## Problem requirements
List every line of the entries below that contains the word "دوره". Case counts.

## Records for the task

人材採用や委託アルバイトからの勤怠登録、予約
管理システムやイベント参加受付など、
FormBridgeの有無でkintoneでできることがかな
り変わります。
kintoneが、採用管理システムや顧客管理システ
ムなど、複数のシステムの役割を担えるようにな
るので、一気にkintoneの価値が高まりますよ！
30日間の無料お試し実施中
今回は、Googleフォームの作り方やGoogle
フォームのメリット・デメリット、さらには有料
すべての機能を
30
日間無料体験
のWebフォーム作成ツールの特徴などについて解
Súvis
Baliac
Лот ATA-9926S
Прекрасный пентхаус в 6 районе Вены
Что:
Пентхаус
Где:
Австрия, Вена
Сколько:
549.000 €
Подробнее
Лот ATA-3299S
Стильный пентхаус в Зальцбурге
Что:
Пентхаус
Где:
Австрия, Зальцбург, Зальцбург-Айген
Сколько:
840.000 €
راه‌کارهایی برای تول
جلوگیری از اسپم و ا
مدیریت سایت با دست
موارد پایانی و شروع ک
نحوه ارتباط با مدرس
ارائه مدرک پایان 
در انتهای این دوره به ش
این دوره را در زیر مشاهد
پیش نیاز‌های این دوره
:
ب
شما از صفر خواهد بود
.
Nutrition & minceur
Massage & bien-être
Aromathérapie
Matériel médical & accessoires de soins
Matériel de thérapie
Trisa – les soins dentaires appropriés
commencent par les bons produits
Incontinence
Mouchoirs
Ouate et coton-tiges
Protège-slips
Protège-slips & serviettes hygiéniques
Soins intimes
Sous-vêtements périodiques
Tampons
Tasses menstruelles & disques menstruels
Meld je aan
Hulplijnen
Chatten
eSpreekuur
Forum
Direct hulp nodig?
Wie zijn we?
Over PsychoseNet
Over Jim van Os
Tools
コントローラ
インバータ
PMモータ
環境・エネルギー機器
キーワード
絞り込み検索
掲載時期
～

## Written response
در انتهای این دوره به ش
این دوره را در زیر مشاهد
پیش نیاز‌های این دوره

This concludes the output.